Inhibition of Lactate Accumulation via USP38-Mediated MCT1 Deubiquitination Activates AKT/mTOR Signaling to Mitigate PM2.5-Induced Lung Injury.

BACKGROUND: Lactate, traditionally viewed as a glycolysis byproduct, has emerged as an important mediator influencing immunity, inflammation, and tissue damage. While PM2.5 exposure is known to cause various metabolic disturbances, the role of lactate metabolism in PM2.5-induced lung injury remains unclear. This study aims to elucidate the mechanisms underlying PM2.5-induced lung injury from a metabolic perspective. METHODS: Lactate and pyruvate assays were performed to assess metabolic changes following PM2.5 exposure. Protein expression and tissue damage were assessed using Western blot, IHC, ELISA, and TUNEL staining. The biological role of USP38 in PM2.5-induced injury was identified using gain- and loss-of-function experiments. Co-immunoprecipitation and ubiquitination assays were conducted to analyze the interaction between USP38 and MCT1, as well as the regulation of MCT1 deubiquitination. The role of MCT1 in lactate metabolism and PM2.5-induced apoptosis was validated through gene editing.

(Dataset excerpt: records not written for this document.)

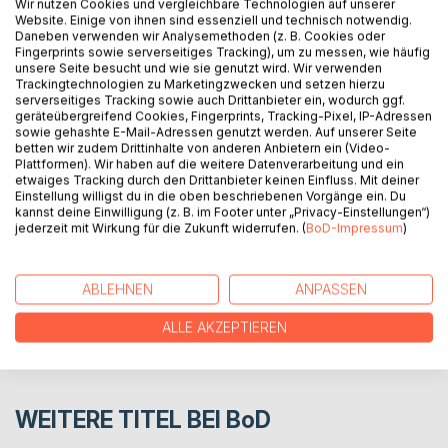
Wir nutzen Cookies und vergleichbare Technologien auf unserer
Website. Einige von ihnen sind essenziell und technisch notwendig.
Beide konnten sich später nicht mehr genau daran erinnern,
Daneben verwenden wir Analysemethoden (z. B. Cookies oder
Fingerprints sowie serverseitiges Tracking), um zu messen, wie häufig
wie lange sie sich dort küssten, aber sie einigten sich
unsere Seite besucht und wie sie genutzt wird. Wir verwenden
darauf: es wären wohl so an die 20 Minuten gewesen, 15
Trackingtechnologien zu Marketingzwecken und setzen hierzu
Minuten bei Trockenheit und folgend 5 Minuten bei
serverseitiges Tracking sowie auch Drittanbieter ein, wodurch ggf.
geräteübergreifend Cookies, Fingerprints, Tracking-Pixel, IP-Adressen
sanftem Regen.
sowie gehashte E-Mail-Adressen genutzt werden. Auf unserer Seite
betten wir zudem Drittinhalte von anderen Anbietern ein (Video-
Plattformen). Wir haben auf die weitere Datenverarbeitung und ein
AUTOR/IN
etwaiges Tracking durch den Drittanbieter keinen Einfluss. Mit deiner
Einstellung willigst du in die oben beschriebenen Vorgänge ein. Du
kannst deine Einwilligung (z. B. im Footer unter „Privacy-Einstellungen“)
jederzeit mit Wirkung für die Zukunft widerrufen. (
BoD-Impressum
)
PRESSESTIMMEN
REZENSIONEN
ABLEHNEN
ANPASSEN
ALLE AKZEPTIEREN
WEITERE TITEL BEI
BoD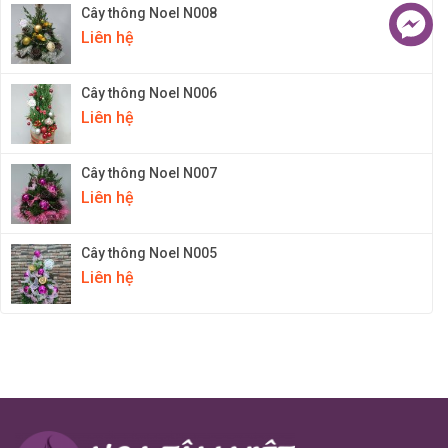
Cây thông Noel N008
Liên hệ
Cây thông Noel N006
Liên hệ
Cây thông Noel N007
Liên hệ
Cây thông Noel N005
Liên hệ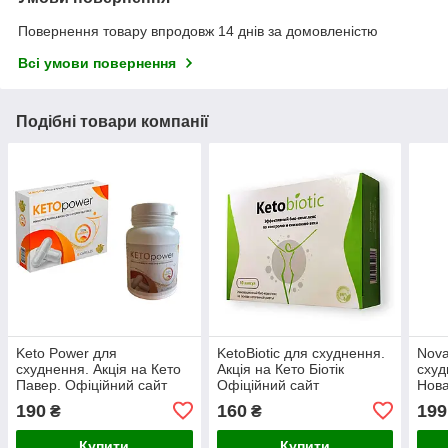
Повернення товару впродовж 14 днів за домовленістю
Всі умови повернення
Подібні товари компанії
Keto Power для
KetoBiotic для схуднення.
Nova
схуднення. Акція на Кето
Акція на Кето Біотік
схуд
Павер. Офіційний сайт
Офіційний сайт
Нова
сайт
190
160
199
₴
₴
Купити
Купити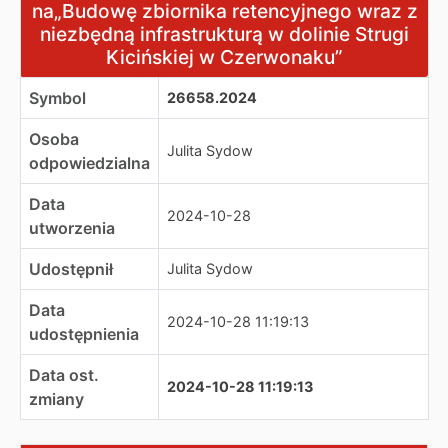
na„Budowę zbiornika retencyjnego wraz z
niezbędną infrastrukturą w dolinie Strugi
Kicińskiej w Czerwonaku”
Symbol
26658.2024
Osoba
Julita Sydow
odpowiedzialna
Data
2024-10-28
utworzenia
Udostępnił
Julita Sydow
Data
2024-10-28 11:19:13
udostępnienia
Data ost.
2024-10-28 11:19:13
zmiany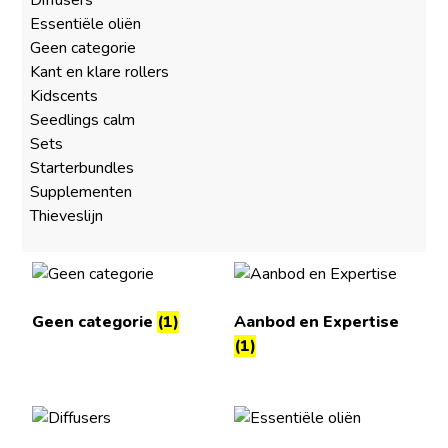
Diffusers
Essentiële oliën
Geen categorie
Kant en klare rollers
Kidscents
Seedlings calm
Sets
Starterbundles
Supplementen
Thieveslijn
Geen categorie
(1)
Aanbod en Expertise
(1)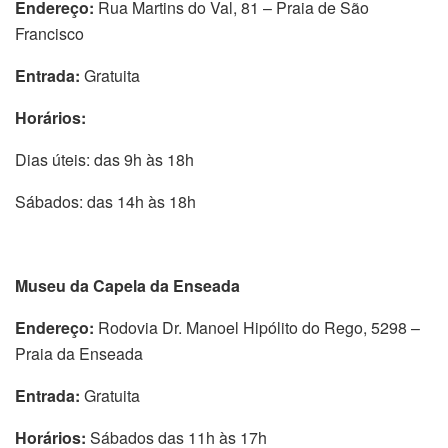
Endereço:
Rua Martins do Val, 81 – Praia de São
Francisco
Entrada:
Gratuita
Horários:
Dias úteis: das 9h às 18h
Sábados: das 14h às 18h
Museu da Capela da Enseada
Endereço:
Rodovia Dr. Manoel Hipólito do Rego, 5298 –
Praia da Enseada
Entrada:
Gratuita
Horários:
Sábados das 11h às 17h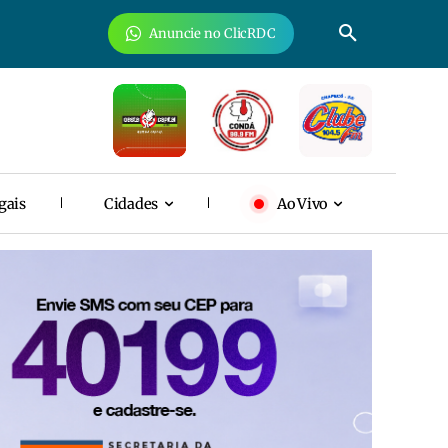
Anuncie no ClicRDC
gais
Cidades
Ao Vivo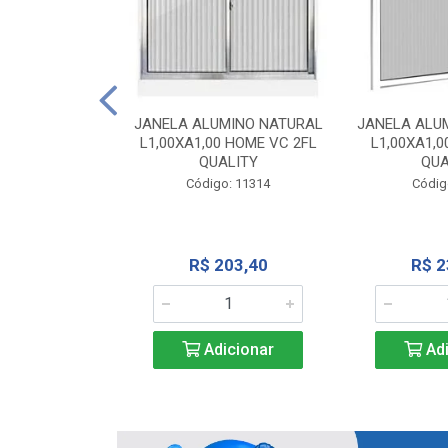
INIO NATURAL
40 VC QUALITY
JANELA ALUMINO NATURAL
JANELA ALU
L1,00XA1,00 HOME VC 2FL
L1,00XA1,0
o: 2343
QUALITY
QUA
Código: 11314
Códig
71,28
R$ 203,40
R$ 2
icionar
Adicionar
Adi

Proteomics revealed the potential mechanisms involved in USP38 regulation of apoptosis. RESULTS: Our results demonstrated that PM2.5 exposure induced lactate accumulation, leading to cell apoptosis and lung injury. USP38 stabilized MCT1 expression by deubiquitination, facilitating lactate export and reducing apoptosis and lung injury caused by lactate accumulation. Mechanistically, PM2.5 increased lactate production, suppressed AKT/mTOR pathway activation, and promoted apoptosis and lung injury. USP38 promoted lactate export through MCT1, activated the AKT/mTOR pathway, and mitigated PM2.5-induced lung injury. CONCLUSION: USP38 reduces lactate accumulation by promoting AKT/mTOR pathway activation through MCT1-mediated lactate export, thereby alleviating PM2.5-induced lung injury. These findings reveal a novel mechanism of PM2.5-related lung injury and highlight potential therapeutic targets.